● **Exercise**: Write out every line of the listing below verbatim, leaving the pictures out of your answer.

Multi-view image geometry data
========

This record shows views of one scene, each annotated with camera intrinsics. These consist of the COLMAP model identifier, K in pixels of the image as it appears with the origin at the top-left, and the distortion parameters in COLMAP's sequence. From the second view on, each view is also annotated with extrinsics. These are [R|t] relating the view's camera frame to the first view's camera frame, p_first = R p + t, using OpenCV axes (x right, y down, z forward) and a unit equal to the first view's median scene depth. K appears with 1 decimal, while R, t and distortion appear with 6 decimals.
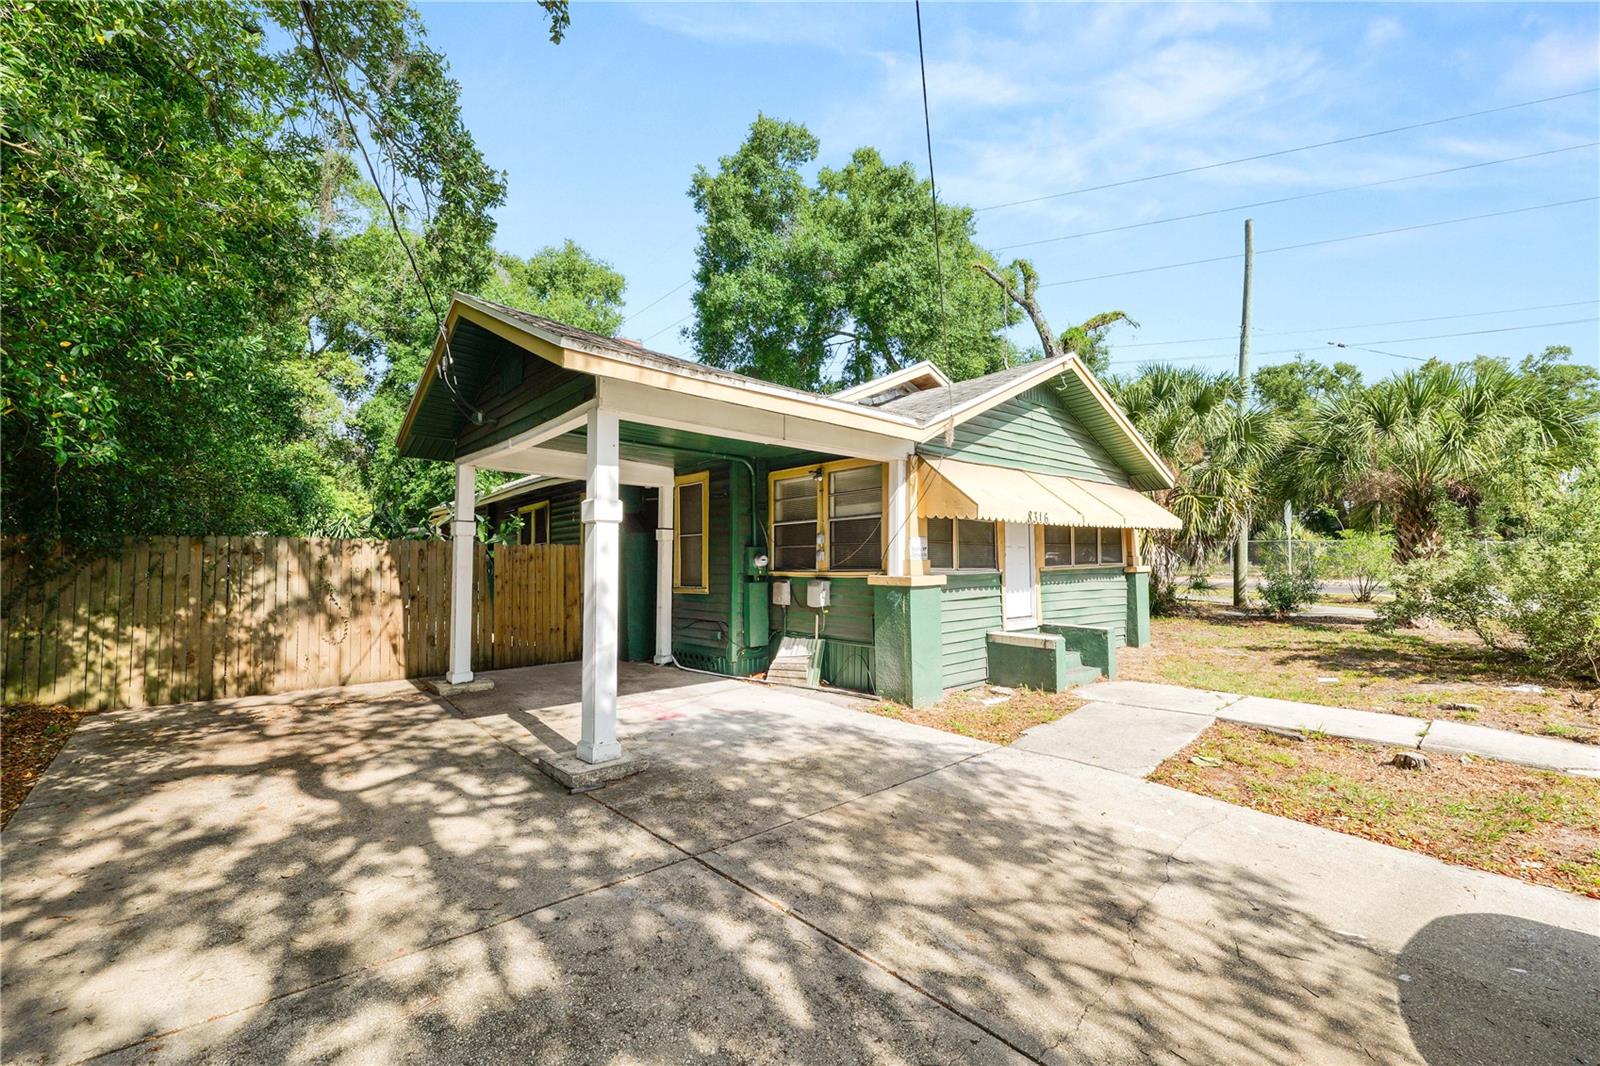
lens RADIAL K [[651.2, 0, 798.7], [0, 651.2, 534.2], [0, 0, 1]] dist [-0.013811, 0.001312]
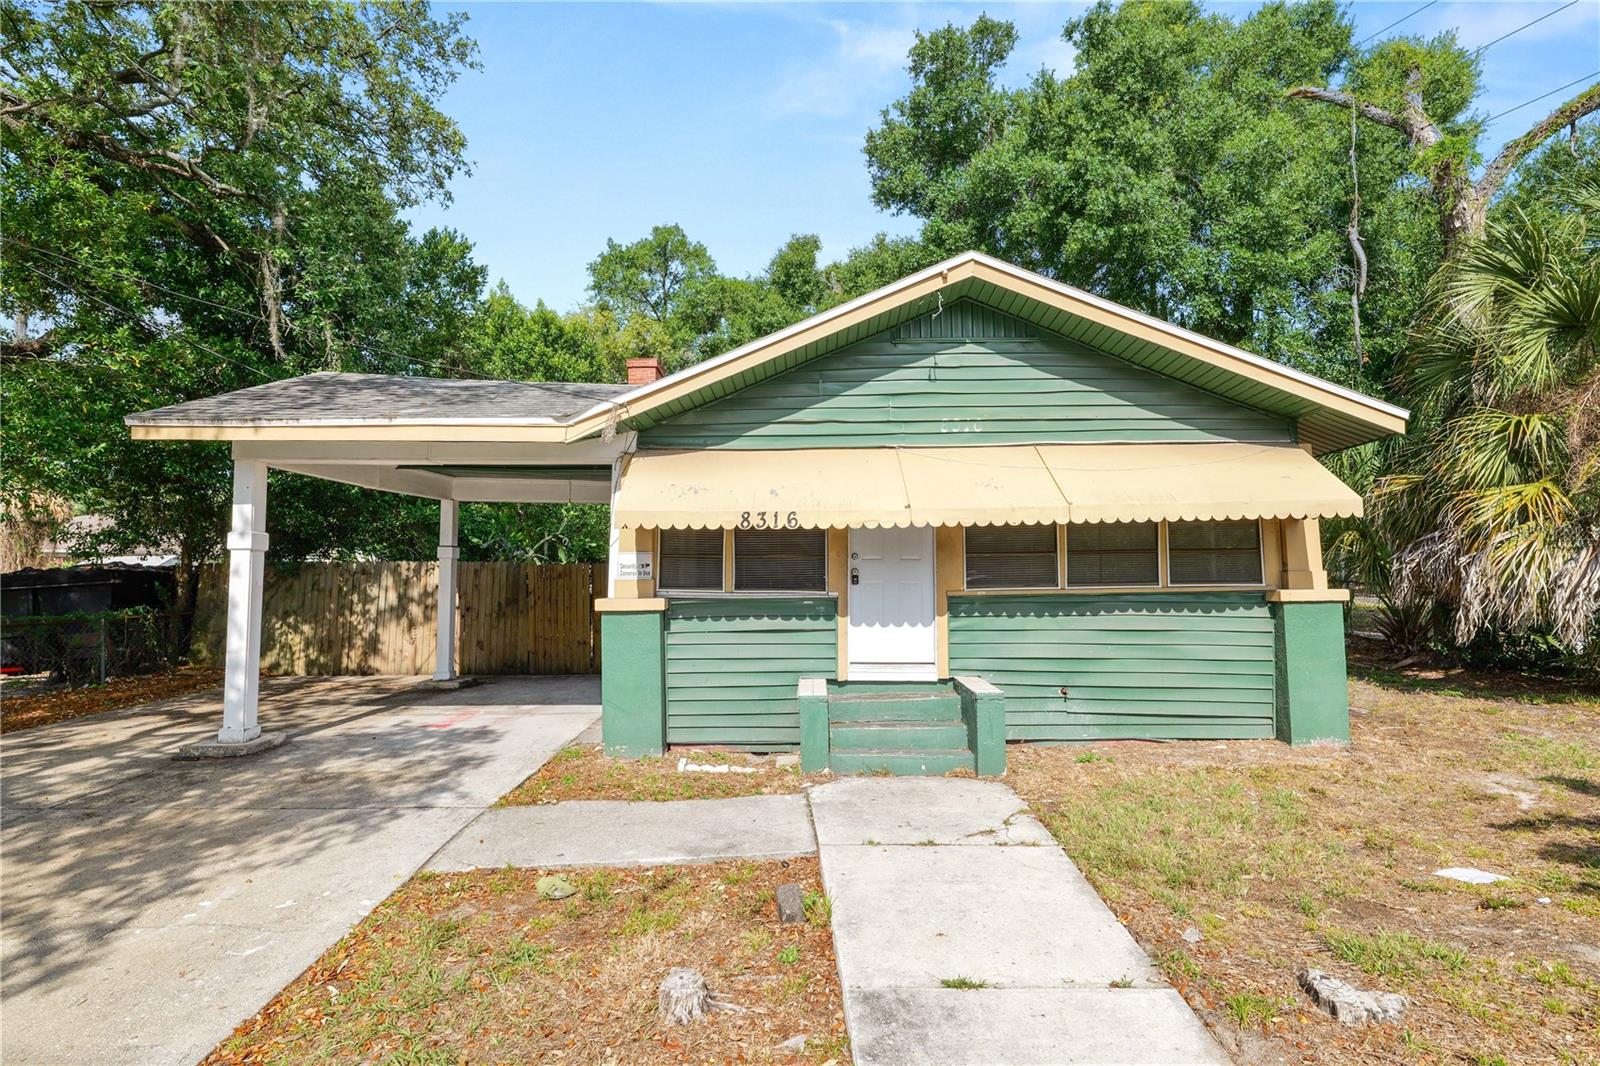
lens RADIAL K [[753.6, 0, 799.4], [0, 753.6, 530.1], [0, 0, 1]] dist [0.001844, -0.000423]
pose [[0.747797, -0.040002, -0.662722, 0.904848], [0.029611, 0.999199, -0.026899, 0.008074], [0.663267, 0.000491, 0.748383, 0.393200]]
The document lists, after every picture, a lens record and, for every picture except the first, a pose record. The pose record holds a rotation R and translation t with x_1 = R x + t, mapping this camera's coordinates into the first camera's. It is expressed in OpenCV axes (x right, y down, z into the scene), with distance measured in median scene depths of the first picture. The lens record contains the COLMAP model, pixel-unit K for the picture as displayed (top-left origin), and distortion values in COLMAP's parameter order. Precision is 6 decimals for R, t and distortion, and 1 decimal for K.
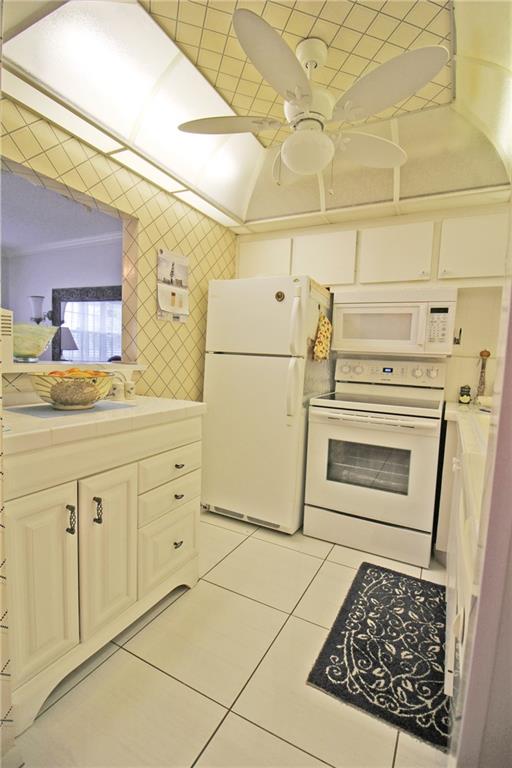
lens RADIAL K [[353.7, 0, 269.4], [0, 353.7, 386.0], [0, 0, 1]] dist [-0.002716, -0.009747]
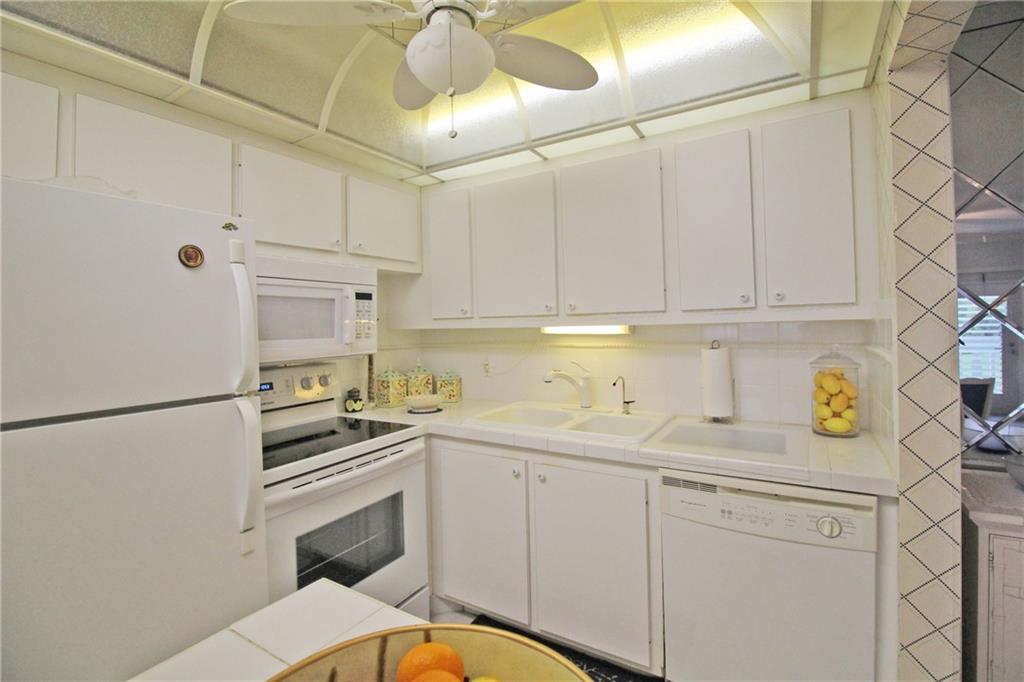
lens RADIAL K [[471.6, 0, 520.1], [0, 471.6, 321.3], [0, 0, 1]] dist [-0.002716, -0.009747]
pose [[0.071671, -0.042970, 0.996502, -0.485226], [0.115612, 0.992695, 0.034491, -0.153971], [-0.990705, 0.112736, 0.076115, 0.587477]]
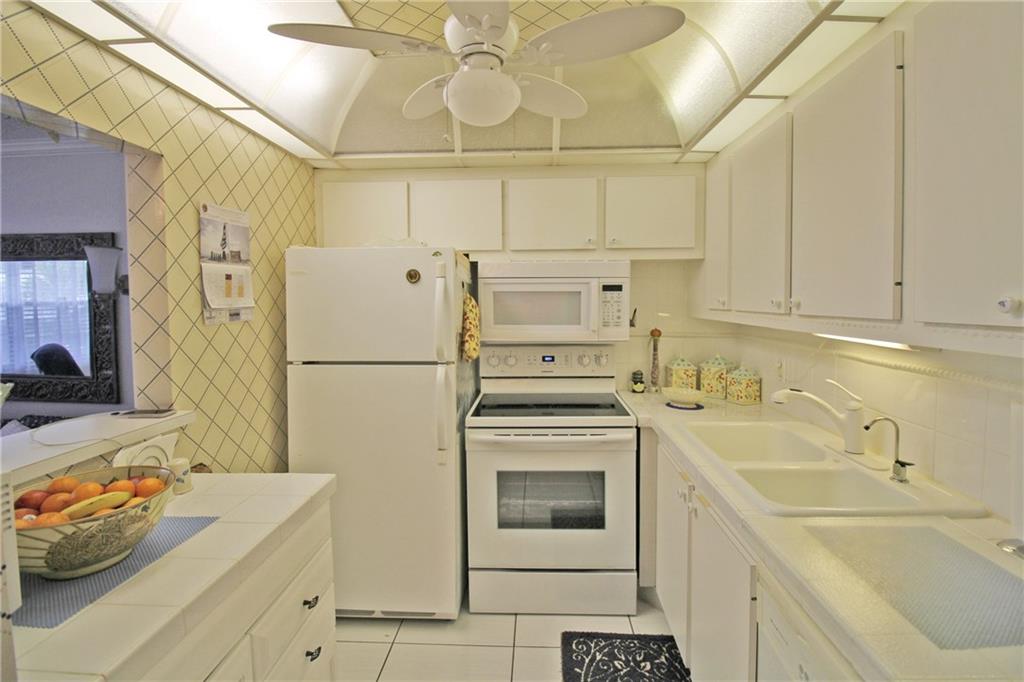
lens RADIAL K [[471.6, 0, 519.1], [0, 471.6, 323.5], [0, 0, 1]] dist [-0.002716, -0.009747]
pose [[0.909936, -0.073727, 0.408144, -0.160126], [0.084442, 0.996394, -0.008272, -0.138586], [-0.406062, 0.041991, 0.912880, 0.096871]]
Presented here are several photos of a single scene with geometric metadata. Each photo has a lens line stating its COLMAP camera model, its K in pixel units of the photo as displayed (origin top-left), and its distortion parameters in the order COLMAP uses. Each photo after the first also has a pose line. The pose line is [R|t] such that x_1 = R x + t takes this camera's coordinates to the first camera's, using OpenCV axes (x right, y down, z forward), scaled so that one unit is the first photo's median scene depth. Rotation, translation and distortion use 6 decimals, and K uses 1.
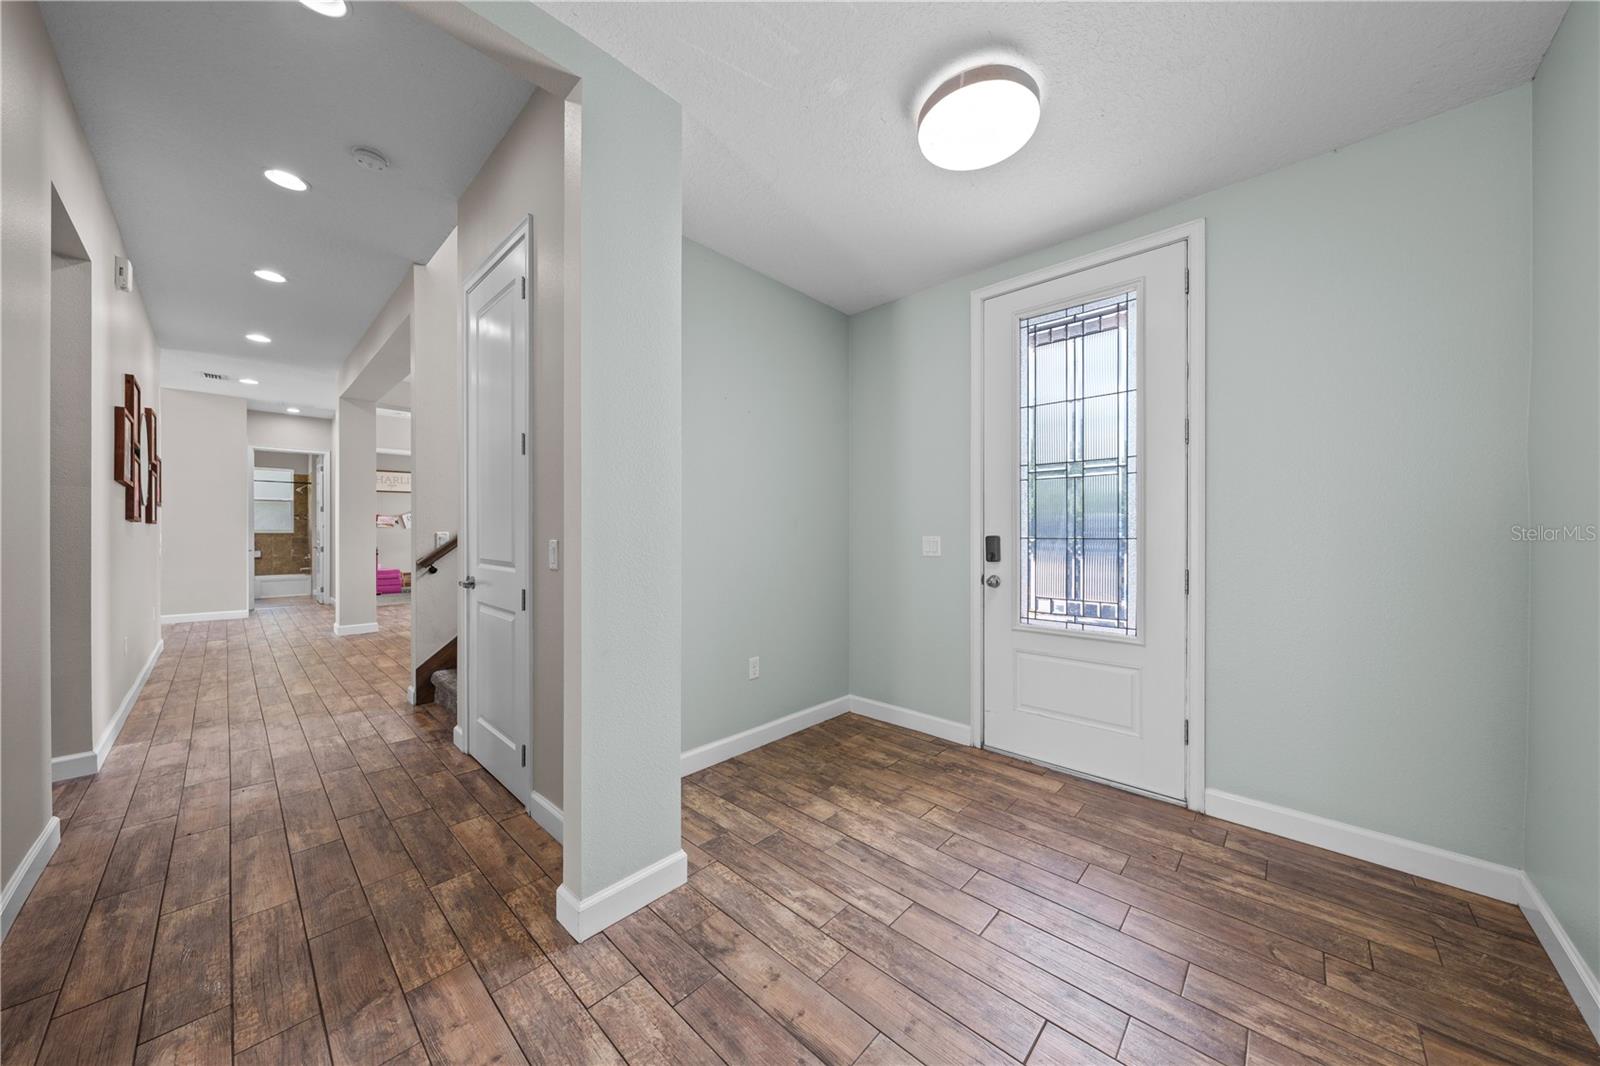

========

● **Written answer**:
This record shows views of one scene, each annotated with camera intrinsics. These consist of the COLMAP model identifier, K in pixels of the image as it appears with the origin at the top-left, and the distortion parameters in COLMAP's sequence. From the second view on, each view is also annotated with extrinsics. These are [R|t] relating the view's camera frame to the first view's camera frame, p_first = R p + t, using OpenCV axes (x right, y down, z forward) and a unit equal to the first view's median scene depth. K appears with 1 decimal, while R, t and distortion appear with 6 decimals.
lens RADIAL K [[651.2, 0, 798.7], [0, 651.2, 534.2], [0, 0, 1]] dist [-0.013811, 0.001312]
lens RADIAL K [[753.6, 0, 799.4], [0, 753.6, 530.1], [0, 0, 1]] dist [0.001844, -0.000423]
pose [[0.747797, -0.040002, -0.662722, 0.904848], [0.029611, 0.999199, -0.026899, 0.008074], [0.663267, 0.000491, 0.748383, 0.393200]]
The document lists, after every picture, a lens record and, for every picture except the first, a pose record. The pose record holds a rotation R and translation t with x_1 = R x + t, mapping this camera's coordinates into the first camera's. It is expressed in OpenCV axes (x right, y down, z into the scene), with distance measured in median scene depths of the first picture. The lens record contains the COLMAP model, pixel-unit K for the picture as displayed (top-left origin), and distortion values in COLMAP's parameter order. Precision is 6 decimals for R, t and distortion, and 1 decimal for K.
lens RADIAL K [[353.7, 0, 269.4], [0, 353.7, 386.0], [0, 0, 1]] dist [-0.002716, -0.009747]
lens RADIAL K [[471.6, 0, 520.1], [0, 471.6, 321.3], [0, 0, 1]] dist [-0.002716, -0.009747]
pose [[0.071671, -0.042970, 0.996502, -0.485226], [0.115612, 0.992695, 0.034491, -0.153971], [-0.990705, 0.112736, 0.076115, 0.587477]]
lens RADIAL K [[471.6, 0, 519.1], [0, 471.6, 323.5], [0, 0, 1]] dist [-0.002716, -0.009747]
pose [[0.909936, -0.073727, 0.408144, -0.160126], [0.084442, 0.996394, -0.008272, -0.138586], [-0.406062, 0.041991, 0.912880, 0.096871]]
Presented here are several photos of a single scene with geometric metadata. Each photo has a lens line stating its COLMAP camera model, its K in pixel units of the photo as displayed (origin top-left), and its distortion parameters in the order COLMAP uses. Each photo after the first also has a pose line. The pose line is [R|t] such that x_1 = R x + t takes this camera's coordinates to the first camera's, using OpenCV axes (x right, y down, z forward), scaled so that one unit is the first photo's median scene depth. Rotation, translation and distortion use 6 decimals, and K uses 1.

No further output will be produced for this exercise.